### WHAT YOU SHOULD DO
Your answer must be a word-for-word copy of the listing below, minus its pictures.

### INFORMATION PROVIDED
=== Begin Enclosure ===

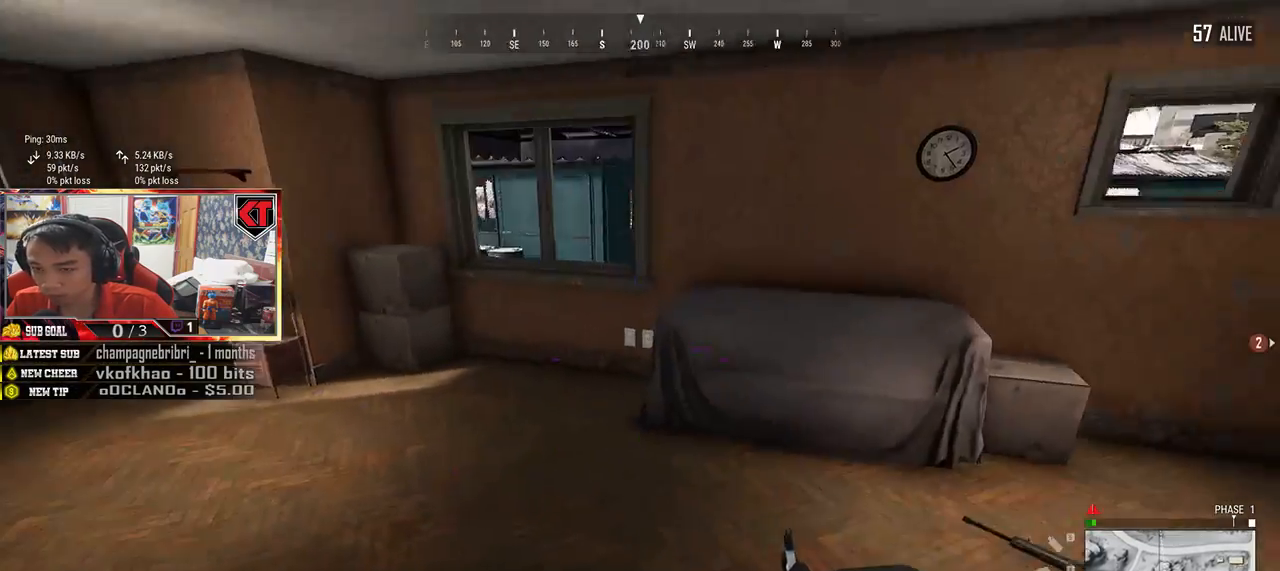
{"keys": [], "mouse": [], "events": []}
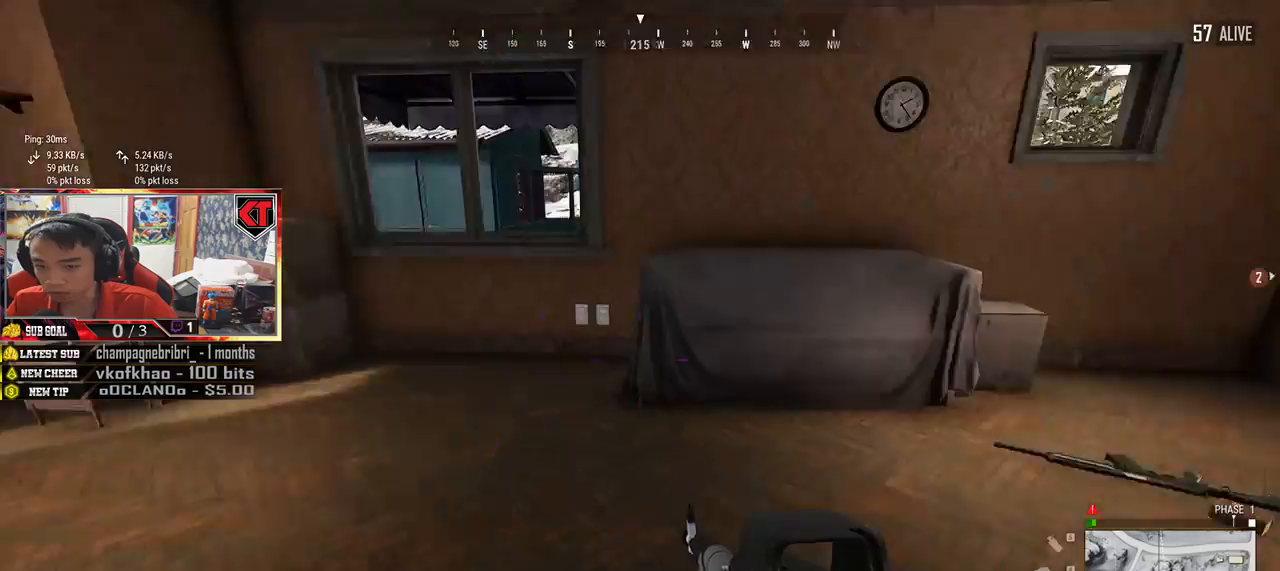
{"keys": [], "mouse": [], "events": []}
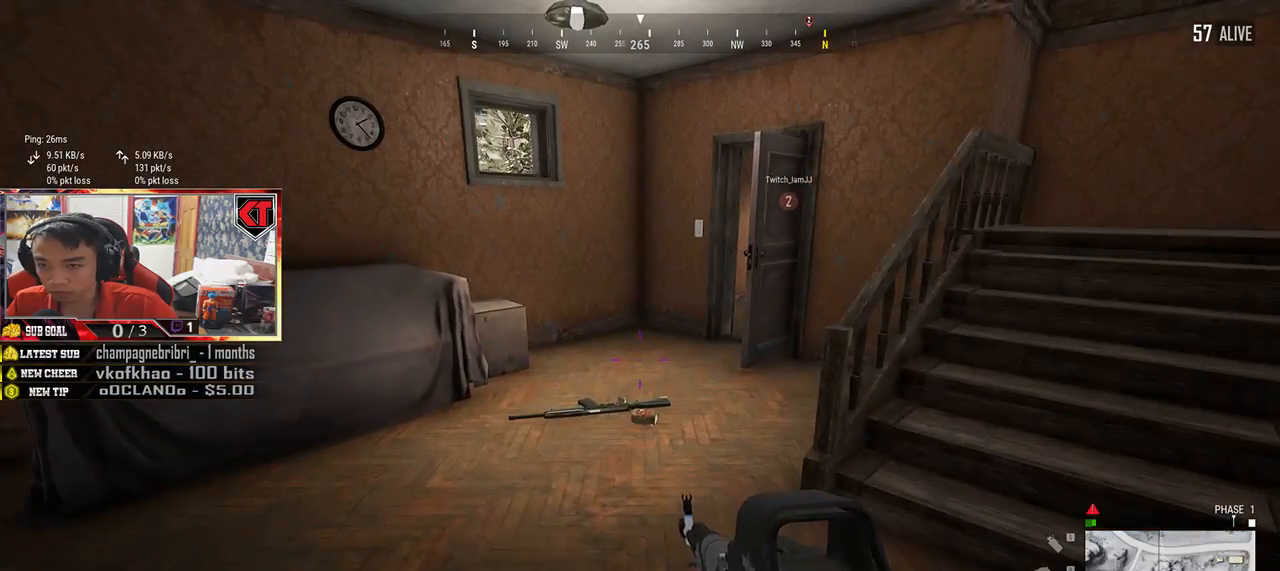
{"keys": [], "mouse": [], "events": []}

=== End Enclosure ===

### REPLY
{"keys": [], "mouse": [], "events": []}
{"keys": [], "mouse": [], "events": []}
{"keys": [], "mouse": [], "events": []}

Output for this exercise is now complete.